Beberapa waktu yang lalu, dalam
sebuah acara wawancara eksklusif, yang diunggah dalam You Tube, ada seorang
pemuda yang menyatakan bahwa dirinya tidak percaya dengan adanya Tuhan, apalagi
surga dan neraka. Hal ini dapat dinilai cukup mengejutkan, karena latar
belakang dari pemuda yang mengucapkan kata tersebut memiliki keterkaitan yang cukup
sangat erat dengan Islam. Akan tetapi, menurut pernyataannya, karena ada suatu
peristiwa yang sangat membekas di dalam hatinya, maka hal itu membuatnya tidak
lagi mempercayai adanya Tuhan, bahkan mengingingkari adanya surga dan neraka.
Lalu, pada suatu
kesempatan, ada sebuah pertanyaan dari pewawancara tentang perihal gadis yang
ingin dinikahi oleh pemuda tersebut. Jawaban yang keluar dari pemuda tersebut cukup
mencenggangkan. Pemuda tersebut menyelipkan kata “Aamiin” pada jawaban yang
diutarakannya. Hal ini seakan menggambarkan bahwa beliau sedang sangat
berharap, tetapi beliau tidak bisa menjamin sepenuhnya itu terjadi, maka
muncullah kata “Aamiin”. Padahal sebagai seorang yang menyatakan dirinya tidak
percaya dengan keberadaan Tuhan, kata tersebut tidaklah pantas keluar dari
perkataannya. Hal ini jelas karena kata “Aamiin” adalah sebuah doa harapan
seseorang agar keinginannya terpenuhi, maka otomatis kata tersebut pastinya
ditujukan kepada “Sosok” yang Maha Mampu untuk mengabulkan semuanya. Oleh
karena itu, ketika beliau mengatakan kata “Aamiin”, kepada siapakah kata
tersebut ditujukan? padahal beliau sendiri tidak mempercayai adanya Tuhan.

PERINTAH:
Jawab pertanyaan berikut berdasarkan teks tentang pemuda yang tidak percaya Tuhan:
1. Di mana wawancara eksklusif itu diunggah?
2. Pewawancara bertanya tentang apa sehingga pemuda itu menyelipkan kata "Aamiin" dalam jawabannya?
3. Menurut teks, kata "Aamiin" itu apa?

CUPLIKAN DATA:
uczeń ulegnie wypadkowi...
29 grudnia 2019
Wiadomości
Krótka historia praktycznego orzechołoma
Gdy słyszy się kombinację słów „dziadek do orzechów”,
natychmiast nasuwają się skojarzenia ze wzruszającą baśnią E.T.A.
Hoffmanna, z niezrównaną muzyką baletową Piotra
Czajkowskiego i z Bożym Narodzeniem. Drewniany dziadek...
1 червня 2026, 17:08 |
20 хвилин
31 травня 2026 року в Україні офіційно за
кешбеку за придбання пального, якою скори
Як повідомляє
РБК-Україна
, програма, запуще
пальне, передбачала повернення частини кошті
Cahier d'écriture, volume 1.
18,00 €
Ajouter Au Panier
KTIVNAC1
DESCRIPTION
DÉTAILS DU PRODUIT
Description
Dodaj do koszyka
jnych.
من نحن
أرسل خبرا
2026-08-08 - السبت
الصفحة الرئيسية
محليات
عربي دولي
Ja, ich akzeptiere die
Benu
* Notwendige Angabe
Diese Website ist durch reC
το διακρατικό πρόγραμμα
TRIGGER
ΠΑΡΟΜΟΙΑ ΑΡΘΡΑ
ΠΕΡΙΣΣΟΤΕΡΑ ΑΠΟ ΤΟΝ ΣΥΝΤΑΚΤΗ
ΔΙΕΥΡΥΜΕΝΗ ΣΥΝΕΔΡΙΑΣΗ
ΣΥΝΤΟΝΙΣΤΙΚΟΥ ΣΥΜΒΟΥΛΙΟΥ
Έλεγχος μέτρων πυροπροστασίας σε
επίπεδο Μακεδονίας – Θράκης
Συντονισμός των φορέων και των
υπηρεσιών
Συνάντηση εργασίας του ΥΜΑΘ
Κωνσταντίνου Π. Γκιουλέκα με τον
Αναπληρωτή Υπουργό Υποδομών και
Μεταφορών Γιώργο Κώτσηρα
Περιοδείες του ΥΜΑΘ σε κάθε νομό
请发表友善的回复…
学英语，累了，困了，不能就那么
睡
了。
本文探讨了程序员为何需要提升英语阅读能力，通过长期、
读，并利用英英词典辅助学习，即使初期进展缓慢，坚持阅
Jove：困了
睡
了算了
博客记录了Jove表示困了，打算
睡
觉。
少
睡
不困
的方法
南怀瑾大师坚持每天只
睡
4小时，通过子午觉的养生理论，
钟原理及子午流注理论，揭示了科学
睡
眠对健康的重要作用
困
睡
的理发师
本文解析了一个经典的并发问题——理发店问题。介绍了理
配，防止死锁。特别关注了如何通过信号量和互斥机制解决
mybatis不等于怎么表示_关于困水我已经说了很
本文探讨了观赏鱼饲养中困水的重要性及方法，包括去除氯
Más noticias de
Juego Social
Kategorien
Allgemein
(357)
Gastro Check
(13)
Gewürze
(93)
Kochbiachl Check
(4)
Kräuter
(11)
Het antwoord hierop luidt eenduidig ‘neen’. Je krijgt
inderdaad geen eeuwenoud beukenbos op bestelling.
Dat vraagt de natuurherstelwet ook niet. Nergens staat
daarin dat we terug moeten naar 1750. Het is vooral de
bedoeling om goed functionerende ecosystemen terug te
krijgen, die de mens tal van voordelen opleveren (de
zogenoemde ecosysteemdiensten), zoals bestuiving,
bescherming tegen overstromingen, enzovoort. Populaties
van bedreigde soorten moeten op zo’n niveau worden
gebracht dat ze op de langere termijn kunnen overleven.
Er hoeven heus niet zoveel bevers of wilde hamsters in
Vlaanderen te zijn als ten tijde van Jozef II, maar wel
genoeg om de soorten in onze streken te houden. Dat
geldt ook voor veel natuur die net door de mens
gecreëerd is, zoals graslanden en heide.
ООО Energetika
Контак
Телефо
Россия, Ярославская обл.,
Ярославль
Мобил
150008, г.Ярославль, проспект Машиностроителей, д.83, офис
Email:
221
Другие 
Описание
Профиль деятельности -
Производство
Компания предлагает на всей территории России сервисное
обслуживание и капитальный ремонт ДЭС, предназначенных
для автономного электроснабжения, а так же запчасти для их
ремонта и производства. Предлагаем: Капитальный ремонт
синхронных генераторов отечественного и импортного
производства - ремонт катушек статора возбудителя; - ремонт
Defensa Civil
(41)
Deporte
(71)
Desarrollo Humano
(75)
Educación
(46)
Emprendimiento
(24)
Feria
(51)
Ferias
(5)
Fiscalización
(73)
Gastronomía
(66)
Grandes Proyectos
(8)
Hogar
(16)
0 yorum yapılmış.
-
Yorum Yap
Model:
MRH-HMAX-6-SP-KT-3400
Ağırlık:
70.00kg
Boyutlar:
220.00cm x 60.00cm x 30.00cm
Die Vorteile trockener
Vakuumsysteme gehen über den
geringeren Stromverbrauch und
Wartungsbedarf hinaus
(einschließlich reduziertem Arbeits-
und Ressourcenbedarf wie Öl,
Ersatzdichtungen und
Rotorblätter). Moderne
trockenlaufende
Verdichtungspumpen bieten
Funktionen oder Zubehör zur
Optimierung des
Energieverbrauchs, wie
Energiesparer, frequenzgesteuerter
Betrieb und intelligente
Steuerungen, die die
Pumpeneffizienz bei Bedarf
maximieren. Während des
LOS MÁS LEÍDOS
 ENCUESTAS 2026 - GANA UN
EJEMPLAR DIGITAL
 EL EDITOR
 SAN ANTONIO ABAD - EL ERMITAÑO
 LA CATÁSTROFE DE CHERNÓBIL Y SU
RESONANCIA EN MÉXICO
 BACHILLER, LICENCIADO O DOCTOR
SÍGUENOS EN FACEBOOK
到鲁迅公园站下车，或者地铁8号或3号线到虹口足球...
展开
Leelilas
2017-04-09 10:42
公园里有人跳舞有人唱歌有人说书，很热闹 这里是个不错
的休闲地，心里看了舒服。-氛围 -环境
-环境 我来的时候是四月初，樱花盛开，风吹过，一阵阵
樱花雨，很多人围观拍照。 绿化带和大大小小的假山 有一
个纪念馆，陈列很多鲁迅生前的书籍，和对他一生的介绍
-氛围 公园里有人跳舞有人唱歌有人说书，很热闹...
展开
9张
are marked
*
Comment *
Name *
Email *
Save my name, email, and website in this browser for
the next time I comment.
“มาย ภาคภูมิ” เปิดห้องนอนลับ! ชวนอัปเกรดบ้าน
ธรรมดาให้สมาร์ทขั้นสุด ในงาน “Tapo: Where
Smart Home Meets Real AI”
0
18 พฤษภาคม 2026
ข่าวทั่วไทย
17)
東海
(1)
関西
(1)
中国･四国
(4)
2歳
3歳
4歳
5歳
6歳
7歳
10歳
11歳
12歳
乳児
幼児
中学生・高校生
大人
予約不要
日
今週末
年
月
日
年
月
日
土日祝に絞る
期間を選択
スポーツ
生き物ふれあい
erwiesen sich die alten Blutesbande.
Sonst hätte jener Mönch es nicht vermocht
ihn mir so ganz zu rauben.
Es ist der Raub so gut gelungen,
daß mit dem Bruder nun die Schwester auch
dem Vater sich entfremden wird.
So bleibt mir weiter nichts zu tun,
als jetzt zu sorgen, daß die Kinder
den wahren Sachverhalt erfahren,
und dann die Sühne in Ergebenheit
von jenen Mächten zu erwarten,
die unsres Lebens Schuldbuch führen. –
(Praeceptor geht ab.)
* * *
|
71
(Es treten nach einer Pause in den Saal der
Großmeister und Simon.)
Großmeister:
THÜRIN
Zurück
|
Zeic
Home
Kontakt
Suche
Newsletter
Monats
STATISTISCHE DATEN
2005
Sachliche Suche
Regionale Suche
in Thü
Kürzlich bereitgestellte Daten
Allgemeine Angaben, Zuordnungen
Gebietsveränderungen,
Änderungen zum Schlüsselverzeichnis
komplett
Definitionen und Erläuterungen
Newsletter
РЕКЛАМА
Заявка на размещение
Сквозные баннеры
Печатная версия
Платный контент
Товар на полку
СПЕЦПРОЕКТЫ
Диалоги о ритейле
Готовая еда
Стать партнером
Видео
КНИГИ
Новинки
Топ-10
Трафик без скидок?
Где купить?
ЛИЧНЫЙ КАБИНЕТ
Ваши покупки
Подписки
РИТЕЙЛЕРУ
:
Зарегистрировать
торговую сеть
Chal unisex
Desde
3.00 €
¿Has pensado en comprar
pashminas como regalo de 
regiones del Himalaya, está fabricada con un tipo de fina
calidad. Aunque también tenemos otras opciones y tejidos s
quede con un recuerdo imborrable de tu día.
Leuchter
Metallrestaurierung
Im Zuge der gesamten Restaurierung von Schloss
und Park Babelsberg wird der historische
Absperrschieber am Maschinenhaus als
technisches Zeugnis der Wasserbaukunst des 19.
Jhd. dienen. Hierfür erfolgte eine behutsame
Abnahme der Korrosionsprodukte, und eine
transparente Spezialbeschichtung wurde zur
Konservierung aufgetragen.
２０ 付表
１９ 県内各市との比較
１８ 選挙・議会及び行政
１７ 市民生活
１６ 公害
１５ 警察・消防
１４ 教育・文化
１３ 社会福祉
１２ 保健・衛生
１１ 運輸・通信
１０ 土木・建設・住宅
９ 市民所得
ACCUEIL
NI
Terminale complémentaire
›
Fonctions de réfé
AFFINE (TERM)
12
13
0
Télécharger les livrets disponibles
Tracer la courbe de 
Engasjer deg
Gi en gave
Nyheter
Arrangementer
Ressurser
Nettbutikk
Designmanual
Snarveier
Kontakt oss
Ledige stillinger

JAWABAN SOAL:
1. Di You Tube.
2. Tentang gadis yang ingin dinikahi pemuda itu.
3. Doa harapan seseorang agar keinginannya terpenuhi.